16 November 2025

Get In Touch

Soeharto Dibangun CIA, Dihancurkan CIA

Benz Jono Hartono (Dok.Pri)
Benz Jono Hartono (Dok.Pri)

OPINI (Lentera) -Dalam sejarah politik dunia, tidak ada kekuasaan yang lahir tanpa kepentingan. Begitu pula dengan Jenderal Besar TNI (Purn) Soeharto — sosok yang oleh sebagian bangsa dipuja sebagai “Bapak Pembangunan”, namun oleh sebagian lain dianggap simbol otoritarianisme Orde Baru.

Ironisnya, bila dilihat dari lensa geopolitik, kelahiran dan kejatuhan Soeharto sama-sama beraroma operasi intelijen global, khususnya dari Central Intelligence Agency (CIA) Amerika Serikat.

Soeharto, Antitesis Sukarno

Pada awal 1960-an, Soekarno berdiri sebagai salah satu tokoh Dunia Ketiga yang paling berani menentang dominasi Barat. Ia menasionalisasi aset-aset kolonial, mendukung gerakan nonblok, dan menggandeng Beijing serta Moskow dalam politik poros Jakarta–Peking–Pyongyang.

Di mata Washington, Soekarno adalah ancaman ideologis: nasionalis radikal dengan simpati komunis, yang bisa menyeret Indonesia—negara kepulauan strategis dengan cadangan sumber daya melimpah—ke orbit Uni Soviet.

Maka, Amerika Serikat butuh “penyeimbang” dari dalam tubuh militer Indonesia: seorang perwira yang patuh, kalkulatif, dan lebih pragmatis daripada ideologis. Sosok itu ditemukan dalam diri Mayor Jenderal Soeharto.

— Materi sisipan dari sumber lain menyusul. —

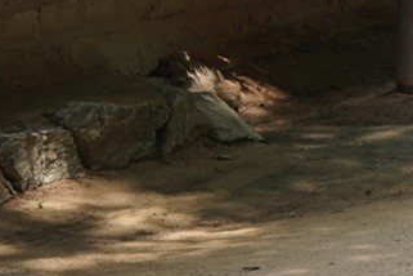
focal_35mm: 218
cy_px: -324
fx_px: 2501
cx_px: 1061
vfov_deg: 6.1
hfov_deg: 8.5
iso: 200
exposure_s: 1/100
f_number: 6.3
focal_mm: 35
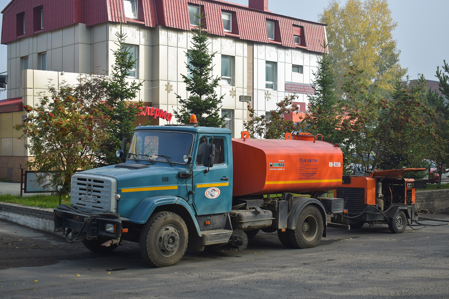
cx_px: 224
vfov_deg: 26.5
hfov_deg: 38.9
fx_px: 636
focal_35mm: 51
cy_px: 150
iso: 200
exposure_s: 1/800
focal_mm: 34
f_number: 6.3
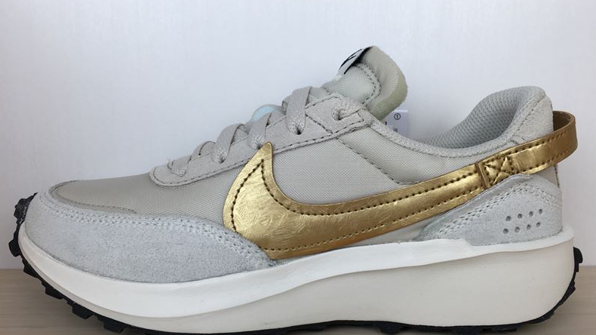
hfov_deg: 61.0
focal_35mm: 32
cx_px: 299
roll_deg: +0.8
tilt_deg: -10.5
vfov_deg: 36.6
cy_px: 195
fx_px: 506
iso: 25
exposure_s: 1/128
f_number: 2.2
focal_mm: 4.15
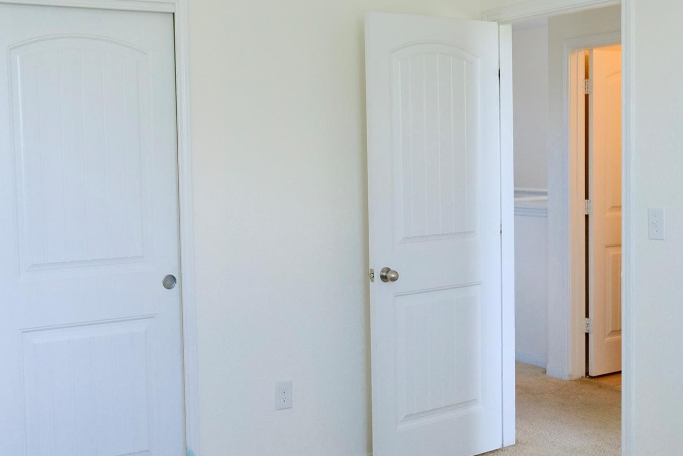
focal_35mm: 46
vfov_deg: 29.2
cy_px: 215
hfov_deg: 42.7
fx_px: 873
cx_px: 305
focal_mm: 19.6
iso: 1250
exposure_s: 1/125
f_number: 2.8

Operasi “Jakarta” Strategi Bayangan CIA

Banyak arsip CIA yang telah dideklasifikasi mengungkap bagaimana Amerika Serikat ikut membangun pondasi kekuasaan Soeharto. Dokumen-dokumen itu menunjukkan keterlibatan CIA dalam memberikan intel briefings, daftar nama kader PKI, hingga dukungan logistik bagi Angkatan Darat pasca peristiwa 30 September 1965.

Kampanye “anti-komunis” yang melanda Indonesia 1965–1966 bukan sekadar gejolak politik domestik, tetapi bagian dari strategi global Amerika untuk menghentikan pengaruh komunisme di Asia Tenggara, setelah kekalahan Perancis di Vietnam dan meningkatnya pengaruh Mao di Tiongkok.

Soeharto menjadi figur yang “dibutuhkan sejarah” bagi kepentingan Washington: nasionalis tanpa ideologi kiri, militeris tanpa kesetiaan ideologis terhadap Uni Soviet, dan pemimpin yang bisa mengamankan jalur minyak, tambang, dan stabilitas politik di Asia Tenggara.

Dari “The Rising General” ke “The Washington’s Man”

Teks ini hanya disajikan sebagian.